> **WORK REQUIRED**:
Rewrite the listing from its start through the line containing "Тематический colour: purple -> blue", with "colour" renamed to "hue" everywhere and nothing else changed.
======
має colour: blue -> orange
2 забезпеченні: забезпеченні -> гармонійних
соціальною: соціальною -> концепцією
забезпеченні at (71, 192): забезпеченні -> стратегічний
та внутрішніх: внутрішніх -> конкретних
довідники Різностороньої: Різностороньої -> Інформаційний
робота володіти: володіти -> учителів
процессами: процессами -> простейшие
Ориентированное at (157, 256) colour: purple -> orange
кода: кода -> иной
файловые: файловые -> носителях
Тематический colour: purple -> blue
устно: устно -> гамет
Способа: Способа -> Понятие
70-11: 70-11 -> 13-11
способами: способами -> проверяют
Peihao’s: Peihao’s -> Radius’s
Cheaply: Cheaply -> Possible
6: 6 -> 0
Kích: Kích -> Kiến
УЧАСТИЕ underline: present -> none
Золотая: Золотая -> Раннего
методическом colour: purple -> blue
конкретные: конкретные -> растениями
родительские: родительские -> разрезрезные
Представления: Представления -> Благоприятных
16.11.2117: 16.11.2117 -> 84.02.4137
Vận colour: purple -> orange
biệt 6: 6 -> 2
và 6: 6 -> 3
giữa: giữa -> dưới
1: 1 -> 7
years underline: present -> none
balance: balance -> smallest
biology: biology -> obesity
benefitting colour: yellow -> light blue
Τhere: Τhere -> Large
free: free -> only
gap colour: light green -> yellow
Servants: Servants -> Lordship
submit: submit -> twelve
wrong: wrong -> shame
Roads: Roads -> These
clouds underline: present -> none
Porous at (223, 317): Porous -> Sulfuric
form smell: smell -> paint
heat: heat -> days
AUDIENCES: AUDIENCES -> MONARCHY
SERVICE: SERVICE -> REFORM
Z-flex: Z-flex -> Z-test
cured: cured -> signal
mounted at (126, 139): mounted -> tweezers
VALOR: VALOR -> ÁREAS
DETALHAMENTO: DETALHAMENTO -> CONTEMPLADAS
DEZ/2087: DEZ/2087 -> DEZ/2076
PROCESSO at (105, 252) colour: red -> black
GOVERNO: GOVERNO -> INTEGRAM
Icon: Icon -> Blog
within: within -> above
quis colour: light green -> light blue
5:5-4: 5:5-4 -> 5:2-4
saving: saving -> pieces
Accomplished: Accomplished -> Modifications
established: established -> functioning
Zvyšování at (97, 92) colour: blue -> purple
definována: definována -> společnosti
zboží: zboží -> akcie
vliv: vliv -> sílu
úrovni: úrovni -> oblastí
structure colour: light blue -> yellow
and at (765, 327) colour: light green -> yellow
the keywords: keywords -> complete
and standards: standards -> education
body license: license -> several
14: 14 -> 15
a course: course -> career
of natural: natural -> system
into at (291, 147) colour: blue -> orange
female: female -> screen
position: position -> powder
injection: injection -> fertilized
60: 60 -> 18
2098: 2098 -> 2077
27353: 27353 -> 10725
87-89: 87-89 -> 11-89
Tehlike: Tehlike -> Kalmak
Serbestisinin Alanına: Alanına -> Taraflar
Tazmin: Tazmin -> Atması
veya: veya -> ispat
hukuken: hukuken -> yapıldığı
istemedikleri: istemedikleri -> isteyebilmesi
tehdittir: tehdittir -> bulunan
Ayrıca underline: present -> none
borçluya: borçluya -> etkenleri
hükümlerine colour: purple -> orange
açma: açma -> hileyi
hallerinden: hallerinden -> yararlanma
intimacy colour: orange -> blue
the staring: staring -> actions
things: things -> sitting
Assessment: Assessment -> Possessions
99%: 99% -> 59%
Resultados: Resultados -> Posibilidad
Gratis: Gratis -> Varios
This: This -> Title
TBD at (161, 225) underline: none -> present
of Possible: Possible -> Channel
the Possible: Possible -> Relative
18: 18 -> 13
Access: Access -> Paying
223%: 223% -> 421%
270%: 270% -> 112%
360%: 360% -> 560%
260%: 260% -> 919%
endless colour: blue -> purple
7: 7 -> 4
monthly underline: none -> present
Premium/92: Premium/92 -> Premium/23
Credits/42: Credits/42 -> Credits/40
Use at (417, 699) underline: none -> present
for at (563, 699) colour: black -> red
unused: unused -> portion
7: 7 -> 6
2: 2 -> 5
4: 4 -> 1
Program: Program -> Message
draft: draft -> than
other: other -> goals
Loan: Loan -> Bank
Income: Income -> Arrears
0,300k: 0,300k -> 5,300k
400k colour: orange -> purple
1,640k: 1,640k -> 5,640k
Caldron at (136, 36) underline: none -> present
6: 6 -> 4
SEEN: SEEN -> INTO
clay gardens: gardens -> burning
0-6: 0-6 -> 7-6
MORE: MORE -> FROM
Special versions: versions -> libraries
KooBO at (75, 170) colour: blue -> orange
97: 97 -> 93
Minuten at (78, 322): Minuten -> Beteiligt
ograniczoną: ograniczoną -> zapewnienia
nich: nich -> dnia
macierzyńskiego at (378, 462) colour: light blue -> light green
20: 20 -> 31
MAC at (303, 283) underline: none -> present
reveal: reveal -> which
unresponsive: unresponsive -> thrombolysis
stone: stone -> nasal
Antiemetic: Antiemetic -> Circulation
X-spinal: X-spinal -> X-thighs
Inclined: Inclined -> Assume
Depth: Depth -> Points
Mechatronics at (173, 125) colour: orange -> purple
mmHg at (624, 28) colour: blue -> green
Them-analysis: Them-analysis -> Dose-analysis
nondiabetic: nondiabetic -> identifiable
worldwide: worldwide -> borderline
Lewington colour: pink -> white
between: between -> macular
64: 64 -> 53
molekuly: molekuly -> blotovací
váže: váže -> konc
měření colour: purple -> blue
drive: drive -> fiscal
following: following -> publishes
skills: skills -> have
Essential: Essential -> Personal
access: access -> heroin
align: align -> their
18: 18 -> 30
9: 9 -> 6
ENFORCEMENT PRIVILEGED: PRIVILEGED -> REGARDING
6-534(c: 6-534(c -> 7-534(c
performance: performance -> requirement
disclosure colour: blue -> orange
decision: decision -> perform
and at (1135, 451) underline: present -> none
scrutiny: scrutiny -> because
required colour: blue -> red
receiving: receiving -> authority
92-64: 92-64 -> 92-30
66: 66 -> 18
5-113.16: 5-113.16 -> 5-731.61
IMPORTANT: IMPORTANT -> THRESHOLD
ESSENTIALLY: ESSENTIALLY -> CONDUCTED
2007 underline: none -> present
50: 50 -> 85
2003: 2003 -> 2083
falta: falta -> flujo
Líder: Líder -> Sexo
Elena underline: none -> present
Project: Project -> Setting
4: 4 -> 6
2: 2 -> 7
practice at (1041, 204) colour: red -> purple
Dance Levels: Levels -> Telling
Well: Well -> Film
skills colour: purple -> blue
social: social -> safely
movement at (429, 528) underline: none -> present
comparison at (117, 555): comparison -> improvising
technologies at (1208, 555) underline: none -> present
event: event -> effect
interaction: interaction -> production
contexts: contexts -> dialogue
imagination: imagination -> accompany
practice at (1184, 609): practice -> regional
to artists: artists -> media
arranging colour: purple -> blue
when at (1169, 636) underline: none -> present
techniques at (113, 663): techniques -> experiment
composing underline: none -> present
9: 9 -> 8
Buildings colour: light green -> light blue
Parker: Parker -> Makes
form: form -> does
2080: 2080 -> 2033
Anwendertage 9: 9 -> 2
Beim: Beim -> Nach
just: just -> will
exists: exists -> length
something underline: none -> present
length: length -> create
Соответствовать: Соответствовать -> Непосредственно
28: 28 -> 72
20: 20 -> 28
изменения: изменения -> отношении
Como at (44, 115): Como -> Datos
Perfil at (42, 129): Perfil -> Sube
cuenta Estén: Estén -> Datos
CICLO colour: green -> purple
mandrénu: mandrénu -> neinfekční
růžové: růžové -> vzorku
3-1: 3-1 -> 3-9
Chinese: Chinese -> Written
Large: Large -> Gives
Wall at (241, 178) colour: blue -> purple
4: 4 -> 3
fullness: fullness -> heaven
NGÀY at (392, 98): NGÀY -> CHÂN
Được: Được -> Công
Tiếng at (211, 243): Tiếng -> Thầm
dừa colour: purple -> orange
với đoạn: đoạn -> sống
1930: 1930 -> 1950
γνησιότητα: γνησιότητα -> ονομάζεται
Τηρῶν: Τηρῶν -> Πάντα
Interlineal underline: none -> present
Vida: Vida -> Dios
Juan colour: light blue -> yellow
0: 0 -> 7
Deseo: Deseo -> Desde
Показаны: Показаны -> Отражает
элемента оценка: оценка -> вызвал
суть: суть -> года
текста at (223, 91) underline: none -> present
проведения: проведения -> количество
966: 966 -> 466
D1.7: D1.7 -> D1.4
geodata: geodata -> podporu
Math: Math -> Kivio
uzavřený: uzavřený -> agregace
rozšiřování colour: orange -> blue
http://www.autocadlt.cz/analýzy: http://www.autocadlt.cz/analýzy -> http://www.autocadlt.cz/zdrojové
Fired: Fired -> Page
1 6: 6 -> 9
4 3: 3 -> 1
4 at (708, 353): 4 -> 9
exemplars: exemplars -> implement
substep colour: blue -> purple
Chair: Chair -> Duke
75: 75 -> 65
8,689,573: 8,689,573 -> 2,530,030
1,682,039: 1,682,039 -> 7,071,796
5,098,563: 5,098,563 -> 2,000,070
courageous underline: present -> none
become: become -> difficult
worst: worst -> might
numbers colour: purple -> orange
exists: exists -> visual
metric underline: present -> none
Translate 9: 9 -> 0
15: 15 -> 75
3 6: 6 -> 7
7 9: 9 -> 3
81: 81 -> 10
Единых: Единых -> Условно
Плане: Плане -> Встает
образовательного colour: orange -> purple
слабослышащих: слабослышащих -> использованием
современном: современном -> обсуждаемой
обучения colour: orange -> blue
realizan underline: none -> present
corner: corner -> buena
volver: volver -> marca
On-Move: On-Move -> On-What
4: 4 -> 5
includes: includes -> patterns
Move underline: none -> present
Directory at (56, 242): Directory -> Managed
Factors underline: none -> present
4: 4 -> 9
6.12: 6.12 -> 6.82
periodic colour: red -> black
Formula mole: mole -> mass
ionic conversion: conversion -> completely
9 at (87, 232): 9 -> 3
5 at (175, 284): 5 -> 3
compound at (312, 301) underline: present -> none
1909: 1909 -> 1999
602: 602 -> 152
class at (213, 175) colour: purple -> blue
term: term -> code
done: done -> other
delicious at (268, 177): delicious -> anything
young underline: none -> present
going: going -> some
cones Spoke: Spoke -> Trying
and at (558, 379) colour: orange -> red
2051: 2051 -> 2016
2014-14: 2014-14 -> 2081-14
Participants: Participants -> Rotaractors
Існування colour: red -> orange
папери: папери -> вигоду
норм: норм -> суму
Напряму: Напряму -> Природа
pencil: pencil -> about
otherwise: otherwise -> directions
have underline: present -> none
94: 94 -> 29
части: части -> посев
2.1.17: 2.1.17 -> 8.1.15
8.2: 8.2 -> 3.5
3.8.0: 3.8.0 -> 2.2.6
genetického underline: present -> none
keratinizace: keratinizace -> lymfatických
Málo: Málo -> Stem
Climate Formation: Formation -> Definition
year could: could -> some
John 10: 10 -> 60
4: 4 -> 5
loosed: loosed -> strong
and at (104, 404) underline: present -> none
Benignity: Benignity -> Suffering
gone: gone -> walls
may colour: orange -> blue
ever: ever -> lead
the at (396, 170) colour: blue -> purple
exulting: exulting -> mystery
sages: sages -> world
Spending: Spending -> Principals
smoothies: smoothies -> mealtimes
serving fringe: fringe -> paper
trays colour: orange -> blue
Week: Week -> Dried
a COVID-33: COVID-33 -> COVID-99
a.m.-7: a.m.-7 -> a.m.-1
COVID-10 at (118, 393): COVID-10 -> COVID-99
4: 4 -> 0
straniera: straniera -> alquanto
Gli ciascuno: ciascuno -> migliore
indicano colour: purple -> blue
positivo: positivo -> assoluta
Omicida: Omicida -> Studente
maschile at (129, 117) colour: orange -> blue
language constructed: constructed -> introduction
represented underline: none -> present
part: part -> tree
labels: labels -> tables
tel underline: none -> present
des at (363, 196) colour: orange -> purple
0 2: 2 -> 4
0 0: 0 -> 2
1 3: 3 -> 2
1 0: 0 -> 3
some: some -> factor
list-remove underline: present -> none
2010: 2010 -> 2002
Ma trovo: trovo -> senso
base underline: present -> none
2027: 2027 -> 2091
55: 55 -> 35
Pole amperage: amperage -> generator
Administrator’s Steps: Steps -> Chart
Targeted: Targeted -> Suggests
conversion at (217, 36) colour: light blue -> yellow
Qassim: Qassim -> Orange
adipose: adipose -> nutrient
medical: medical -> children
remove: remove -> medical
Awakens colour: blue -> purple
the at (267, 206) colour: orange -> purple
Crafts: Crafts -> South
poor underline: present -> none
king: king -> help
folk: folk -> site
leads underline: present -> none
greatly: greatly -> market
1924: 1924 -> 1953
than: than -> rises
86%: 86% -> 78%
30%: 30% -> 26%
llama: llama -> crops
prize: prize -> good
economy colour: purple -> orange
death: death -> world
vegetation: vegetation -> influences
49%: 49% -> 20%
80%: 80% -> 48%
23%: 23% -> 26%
======
> **WORKED SOLUTION**:
має hue: blue -> orange
2 забезпеченні: забезпеченні -> гармонійних
соціальною: соціальною -> концепцією
забезпеченні at (71, 192): забезпеченні -> стратегічний
та внутрішніх: внутрішніх -> конкретних
довідники Різностороньої: Різностороньої -> Інформаційний
робота володіти: володіти -> учителів
процессами: процессами -> простейшие
Ориентированное at (157, 256) hue: purple -> orange
кода: кода -> иной
файловые: файловые -> носителях
Тематический hue: purple -> blue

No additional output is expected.